**Selected text:**
What’s the difference between a good soap opera and a bad soap opera? A good soap opera might have histrionic twists that make your jaw drop, though in some weirdly compelling and quasi-plausible fashion. A bad soap opera might also cause your jaw to drop, but in a “WTF just happened? Give me a break!” kind of way.
“It Ends with Us,” the smash 2024 movie based on a Colleen Hoover novel, was ultimately overshadowed by the offscreen World War III that erupted between its star, Blake Lively, and her costar and director, Justin Baldoni. But after all the accusations, the lawsuits, the countersuits, the texts (and Taylor Swift!), the movie remains, in my book, a stellar entry in the genre — one that used soap-opera conventions to lure us inside the emotions and illusions of an abusive domestic relationship. The film’s commercial success was a true achievement, because it earned its hits status the old-fashioned way: by telling a melodramatic story that surprised and moved audiences.

**Data extract:**
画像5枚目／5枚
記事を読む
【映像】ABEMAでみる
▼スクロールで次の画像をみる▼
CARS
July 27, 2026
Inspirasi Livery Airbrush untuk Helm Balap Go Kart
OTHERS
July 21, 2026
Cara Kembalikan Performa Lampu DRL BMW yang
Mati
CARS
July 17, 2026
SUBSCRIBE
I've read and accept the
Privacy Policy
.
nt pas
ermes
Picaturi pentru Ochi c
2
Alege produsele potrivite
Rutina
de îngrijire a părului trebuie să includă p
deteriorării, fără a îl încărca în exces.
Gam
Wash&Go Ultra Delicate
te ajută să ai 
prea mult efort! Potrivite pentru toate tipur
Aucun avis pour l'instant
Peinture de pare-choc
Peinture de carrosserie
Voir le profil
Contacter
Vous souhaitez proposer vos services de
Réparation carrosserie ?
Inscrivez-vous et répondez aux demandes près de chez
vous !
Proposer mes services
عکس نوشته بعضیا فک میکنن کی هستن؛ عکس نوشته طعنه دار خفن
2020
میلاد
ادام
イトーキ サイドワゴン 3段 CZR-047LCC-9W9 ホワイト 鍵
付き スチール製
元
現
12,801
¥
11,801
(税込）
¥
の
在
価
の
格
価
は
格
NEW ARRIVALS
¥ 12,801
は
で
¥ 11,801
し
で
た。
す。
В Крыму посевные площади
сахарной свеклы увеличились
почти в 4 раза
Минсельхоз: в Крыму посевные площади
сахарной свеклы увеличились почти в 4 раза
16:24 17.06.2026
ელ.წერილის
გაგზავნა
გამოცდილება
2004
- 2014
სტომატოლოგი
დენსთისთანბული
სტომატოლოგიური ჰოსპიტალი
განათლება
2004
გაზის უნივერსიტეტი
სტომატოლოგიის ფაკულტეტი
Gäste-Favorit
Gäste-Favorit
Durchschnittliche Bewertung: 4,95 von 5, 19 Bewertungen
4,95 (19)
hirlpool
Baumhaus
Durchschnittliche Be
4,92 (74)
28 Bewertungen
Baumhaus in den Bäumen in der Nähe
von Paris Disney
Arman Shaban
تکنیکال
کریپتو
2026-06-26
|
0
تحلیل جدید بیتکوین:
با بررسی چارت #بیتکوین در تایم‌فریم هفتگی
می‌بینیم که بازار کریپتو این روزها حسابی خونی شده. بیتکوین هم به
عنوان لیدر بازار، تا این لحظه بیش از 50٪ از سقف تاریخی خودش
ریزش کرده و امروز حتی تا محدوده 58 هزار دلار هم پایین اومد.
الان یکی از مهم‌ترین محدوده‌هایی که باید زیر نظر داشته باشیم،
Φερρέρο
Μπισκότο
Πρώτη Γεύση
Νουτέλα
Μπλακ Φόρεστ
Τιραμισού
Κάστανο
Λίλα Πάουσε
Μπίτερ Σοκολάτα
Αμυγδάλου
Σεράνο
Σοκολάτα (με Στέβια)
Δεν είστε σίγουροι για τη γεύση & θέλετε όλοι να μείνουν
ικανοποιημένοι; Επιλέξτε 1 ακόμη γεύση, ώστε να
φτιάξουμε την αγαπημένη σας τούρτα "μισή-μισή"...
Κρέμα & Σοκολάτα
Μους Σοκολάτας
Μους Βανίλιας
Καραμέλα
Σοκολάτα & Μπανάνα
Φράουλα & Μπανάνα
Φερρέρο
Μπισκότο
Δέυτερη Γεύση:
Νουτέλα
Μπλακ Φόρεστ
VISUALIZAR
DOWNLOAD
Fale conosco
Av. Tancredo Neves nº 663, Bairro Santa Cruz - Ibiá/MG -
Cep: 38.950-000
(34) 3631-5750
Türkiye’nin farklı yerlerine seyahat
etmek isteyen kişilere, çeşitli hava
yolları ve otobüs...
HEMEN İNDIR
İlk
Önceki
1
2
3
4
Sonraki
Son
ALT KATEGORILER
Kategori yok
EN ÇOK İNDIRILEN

**Work order 1:**
Rewrite the stretch of the film review from "What’s the difference" through "kind of way.", with "mouth" in place of "jaw".
**Work order 2:**
Identify every line of the listing that contains the string "свеклы", and copy each of those lines.

**Written answer 1:**
What’s the difference between a good soap opera and a bad soap opera? A good soap opera might have histrionic twists that make your mouth drop, though in some weirdly compelling and quasi-plausible fashion. A bad soap opera might also cause your mouth to drop, but in a “WTF just happened? Give me a break!” kind of way.

**Written answer 2:**
сахарной свеклы увеличились
сахарной свеклы увеличились почти в 4 раза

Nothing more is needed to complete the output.